Former US President Donald Trump is up to his old tricks, promising to turn the US into a dictatorship for only the first day of a second Trump presidency.

Given that Trump sought to retain power despite losing an election in 2020—and encouraged an armed mob to march on the US Capitol after the failure of other gambits, such as pressuring local officials to say the election was stolen; leaning on Vice President Mike Pence to nix the votes of two states; and reportedly considering replacing the acting US attorney general with an ally who would use the power of the Justice Department to undermine and perhaps overturn the election result, before senior department officials threatened to resign en masse if Trump did it—critics have no trouble believing him.

Not long before Trump’s comment, Washington Post editor-at-large Robert Kagan argued in a long and detailed essay that Americans may soon live under an actual Trump dictatorship.

“Can Trump win the election” in 2024? Kagan asked. “The answer, unless something radical and unforeseen happens, is: Of course he can. … If Trump does win the election, he will immediately become the most powerful person ever to hold (the presidency). … What limits (presidential) powers? The most obvious answer is the institutions of justice—all of which Trump, by his very election, will have defied and revealed as impotent. A court system that could not control Trump as a private individual is not going to control him better when he is president of the United States and appointing his own attorney general and all the other top officials at the Justice Department. Think of the power of a man who gets himself elected president despite indictments, courtroom appearances and perhaps even conviction? Would he even obey a directive of the Supreme Court? Or would he instead ask how many armored divisions the chief justice has?”
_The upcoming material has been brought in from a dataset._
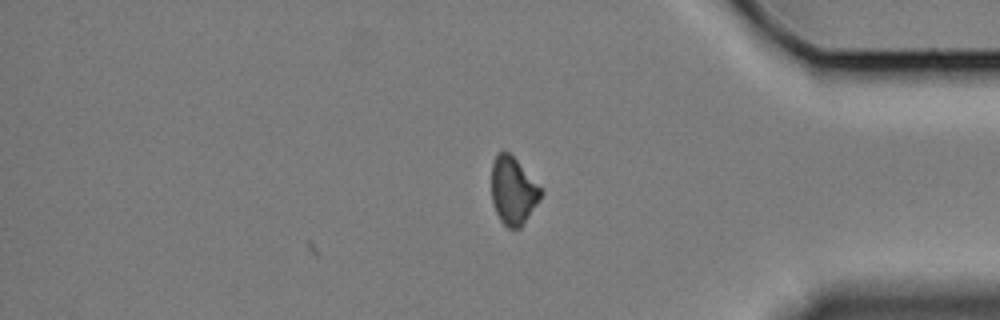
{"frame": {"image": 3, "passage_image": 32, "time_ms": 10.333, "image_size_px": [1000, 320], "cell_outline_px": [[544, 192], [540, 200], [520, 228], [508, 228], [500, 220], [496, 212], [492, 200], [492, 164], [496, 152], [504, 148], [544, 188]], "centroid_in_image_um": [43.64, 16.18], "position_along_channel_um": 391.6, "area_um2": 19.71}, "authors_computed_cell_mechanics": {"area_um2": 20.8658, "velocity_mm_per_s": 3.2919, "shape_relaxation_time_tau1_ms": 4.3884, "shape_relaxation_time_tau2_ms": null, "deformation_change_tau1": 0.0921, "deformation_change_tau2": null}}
Given Trump’s recent and disturbing reference to his opponents as “vermin,” Kagan raised another dictatorial issue: the notion of Trump, once back in power, pursuing vendettas. “And who will stop the improper investigations and prosecutions of Trump’s many enemies?” Kagan asked. “Will Congress? ... Will Fox News defend them, or will it instead just amplify the accusations?”

In a follow-up essay this week, Kagan identified ways to avoid a Trump dictatorship, most notably anti-Trump Republicans siding with Democrats to vote against him in 2024, if Trump emerges as their party’s nominee. Seemingly less convinced Trump will win the GOP nomination, The Wall Street Journal argues in an editorial that opponents like Nikki Haley have a powerful argument against Trump in his own record.
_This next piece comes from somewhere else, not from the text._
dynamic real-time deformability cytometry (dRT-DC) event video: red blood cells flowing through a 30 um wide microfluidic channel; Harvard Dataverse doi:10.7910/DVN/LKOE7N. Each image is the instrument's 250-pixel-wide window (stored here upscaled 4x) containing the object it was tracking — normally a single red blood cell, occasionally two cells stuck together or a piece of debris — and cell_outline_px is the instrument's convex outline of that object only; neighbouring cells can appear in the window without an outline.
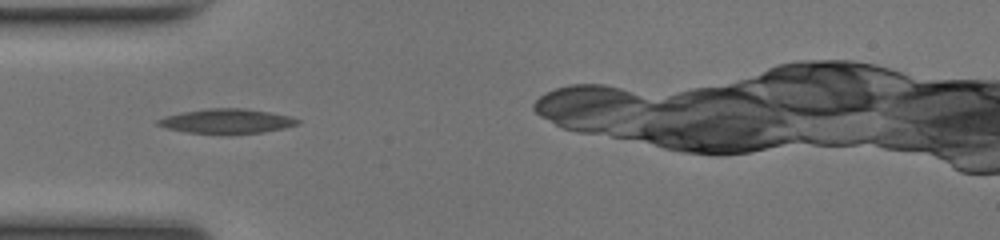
{"species": "common noctule bat (a hibernating species)", "species_latin": "Nyctalus noctula", "temperature_condition": "room temperature", "stored_images_in_passage": 32, "camera_frame_rate_fps": 3000, "um_per_image_px": 0.085, "animal": {"sex": "female", "body_mass_g": 17.0, "forearm_length_mm": 48.0}, "frame": {"image": 1, "passage_image": 7, "time_ms": 2.0, "image_size_px": [1000, 240], "cell_outline_px": [[300, 124], [284, 128], [264, 132], [188, 132], [168, 128], [156, 124], [156, 120], [164, 116], [180, 112], [208, 108], [244, 108], [268, 112], [288, 116], [300, 120]], "centroid_in_image_um": [19.26, 10.27], "position_along_channel_um": 65.7, "area_um2": 19.42}}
Regardless of dictatorship fears, a second Trump term figures to be less restrained than the first. At CNN Opinion, historian and CNN political analyst Julian Zelizer identifies seven reasons why, including Trump’s survival of past impeachments and the likelihood that his Cabinet would be filled with inexperienced allies prone to saying “yes.” With Trump’s possible return looming, and with Ukraine aid held up amid partisan gridlock, Susan Glasser writes for The New Yorker that in Washington, a “true year-end panic has set in.” The Atlantic has published a full issue of staff reporting and analysis on the consequences of a Trump return to the White House. At The New York Times, Jonathan Swan, Charlie Savage, and Maggie Haberman report rising fears that a second-term Trump will pull the US out of NATO, as the first-term Trump considered doing according to former Trump National Security Advisor John Bolton.

The rest of the world must prepare now, writes Financial Times columnist Edward Luce, warning that a second-term Trump might disengage the US from the world, allowing Russia and China to advance their agendas and giving US allies like Japan, South Korea, and Australia reason to obtain nuclear weapons.